Singkong, makanan utama warga Kampung Adat Cireundeu yang diwariskan secara turun-temurun, ada di jantung tradisi ini. Juga, yang sering luput dari perhatian orang, penghormatan terhadap peran perempuan. Dalam proses ngajayat, ritual berjalan beriringan diawali dengan pemcahan kendi sebagai simbol penghormatan semacam ini.
Lewat ketelatenan dan keuletan perempuan, nilia-nilai tradisi Kampung Adat Cireundeu dijaga dan diwariskan ke generasi berikutnya sejak dari keluarga. Termasuk pembiasaan mengonsumsi singkong sebagai makanan pokok anak-anak yang pastilah tidak mudah. Apalagi di zaman modern yang menyediakan keleluasaan akses seperti sekarang.
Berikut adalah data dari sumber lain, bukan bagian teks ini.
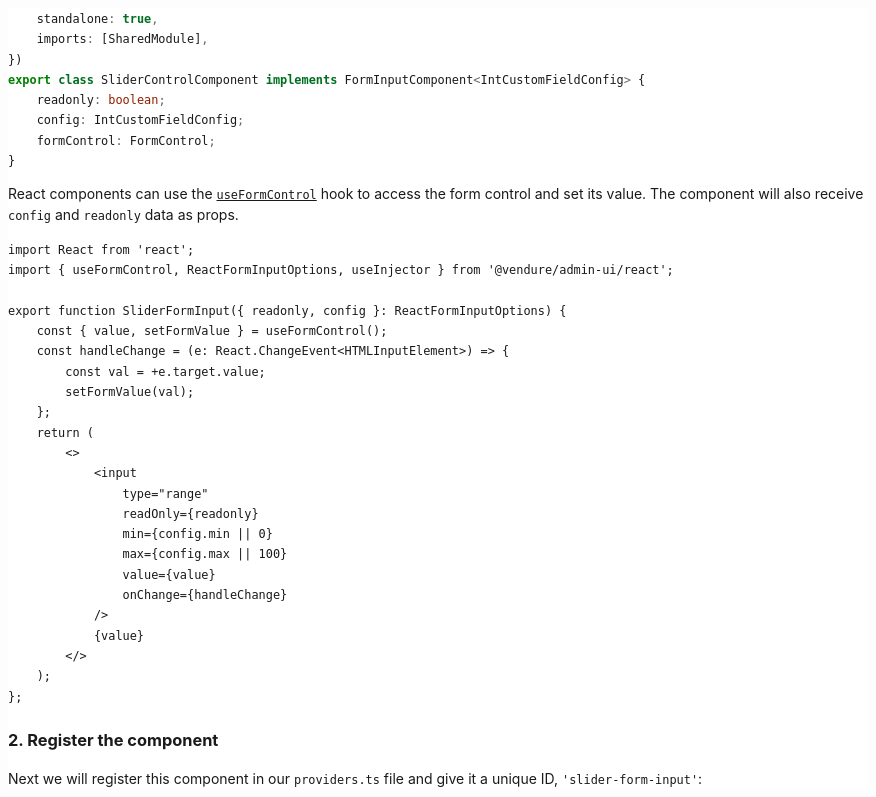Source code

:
 ```ts title="src/plugins/common/ui/components/slider-form-input/slider-form-input.component.ts"
    standalone: true,
    imports: [SharedModule],
})
export class SliderControlComponent implements FormInputComponent<IntCustomFieldConfig> {
    readonly: boolean;
    config: IntCustomFieldConfig;
    formControl: FormControl;
}
```

</TabItem>
<TabItem value="React" label="React">

React components can use the [`useFormControl`](/reference/admin-ui-api/react-hooks/use-form-control) hook to access the form control and set its value. The 
component will also receive `config` and `readonly` data as props. 

```tsx title="src/plugins/common/ui/components/SliderFormInput.tsx"
import React from 'react';
import { useFormControl, ReactFormInputOptions, useInjector } from '@vendure/admin-ui/react';

export function SliderFormInput({ readonly, config }: ReactFormInputOptions) {
    const { value, setFormValue } = useFormControl();
    const handleChange = (e: React.ChangeEvent<HTMLInputElement>) => {
        const val = +e.target.value;
        setFormValue(val);
    };
    return (
        <>
            <input
                type="range"
                readOnly={readonly}
                min={config.min || 0}
                max={config.max || 100}
                value={value}
                onChange={handleChange}
            />
            {value}
        </>
    );
};
```

</TabItem>
</Tabs>

### 2. Register the component

Next we will register this component in our `providers.ts` file and give it a unique ID, `'slider-form-input'`:

<Tabs groupId="framework">
<TabItem value="Angular" label="Angular" default>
“Biasanya ibu ambil singkong pas musim kemarau. Kalau ada matahari, kalau bagus, kalau panen teh. Kalau musim hujan, (singkong) gak kering-kering,” tutur Tati, salah seorang warga adat yang tinggal di Kampung Adat Cireundeu sejak 77 tahun lalu, Jumat (19/8/2022).
Sejarah mencatat, Kampung Adat Cireundeu diperkirakan sudah ada sejak abad ke-16 Masehi. Sebagian penduduknya memilih mengonsumsi singkong dibandingkan beras sejak 1918. Atau sudah lebih dari dari satu abad lampau. Dihadapkan pada kesulitan hidup di masa kolonial Hindia Belanda, warga berangsur beralih ke nasi singkong sebagai makanan pokoknya.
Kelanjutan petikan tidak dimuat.